BiP and immunoglobulin light chain cooperate to control the folding of heavy chain and ensure the fidelity of immunoglobulin assembly

The immunoglobulin (Ig) molecule is composed of two identical heavy chains and two identical light chains (H2L2). Transport of this heteromeric complex is dependent on the correct assembly of the component parts, which is controlled, in part, by the association of incompletely assembled Ig heavy chains with the endoplasmic reticulum (ER) chaperone, BiP. Although other heavy chain-constant domains interact transiently with BiP, in the absence of light chain synthesis, BiP binds stably to the first constant domain (C(H)1) of the heavy chain, causing it to be retained in the ER. Using a simplified two-domain Ig heavy chain (V-H-C(H)1), we have determined why BiP remains bound to free heavy chains and how light chains facilitate their transport.
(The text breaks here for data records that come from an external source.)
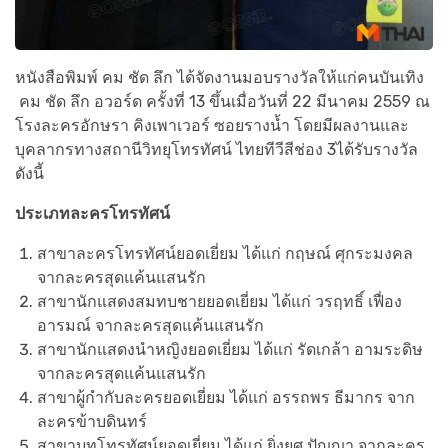
หนังสือพิมพ์ คม ชัด ลึก ได้จัดงานมอบรางวัลให้แก่คนบันเทิง
คม ชัด ลึก อวอร์ด ครั้งที่ 13 ขึ้นเมื่อวันที่ 22 มีนาคม 2559 ณ
โรงละครอักษรา คิงเพาเวอร์ ซอยรางน้ำ โดยมีผลงานและ
บุคลากรทางสถานีวิทยุโทรทัศน์ ไทยทีวีสีช่อง 3ได้รับรางวัล
ดังนี้
ประเภทละครโทรทัศน์
สาขาละครโทรทัศน์ยอดเยี่ยม ได้แก่ กฤษณ์ ศุกระมงคล
จากละครสุดแค้นแสนรัก
สาขานักแสดงสมทบชายยอดเยี่ยม ได้แก่ วรฤทธิ์ เฟื่อง
อารมณ์ จากละครสุดแค้นแสนรัก
สาขานักแสดงนำหญิงยอดเยี่ยม ได้แก่ รัดเกล้า อามระดิษ
จากละครสุดแค้นแสนรัก
สาขาผู้กำกับละครยอดเยี่ยม ได้แก่ อรรถพร ธีมากร จาก
ละครข้าบดินทร์
สาขาบทโทรทัศน์ยอดเยี่ยม ได้แก่ ยิ่งยศ ปัญญา จากละคร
We found that in the absence of light chain expression, the C(H)1 domain neither folds nor forms its intradomain disulfide bond and therefore remains a substrate for BiP. In vivo, light chains are required to facilitate both the folding of the C(H)1 domain and the release of BiP. In contrast, the addition of Am to isolated BiP-heavy chain complexes in vitro causes the release of BiP and allows the C(H)1 domain to fold in the absence of light chains. Therefore, light chains are not intrinsically essential for C(H)1 domain folding, but play a critical role in removing BiP from the C(H)1 domain, thereby allowing it to fold and Ig assembly to proceed. These data suggest that the assembly of multimeric protein complexes in the ER is not strictly dependent on the proper folding of individual subunits; rather, assembly can drive the complete folding of protein subunits.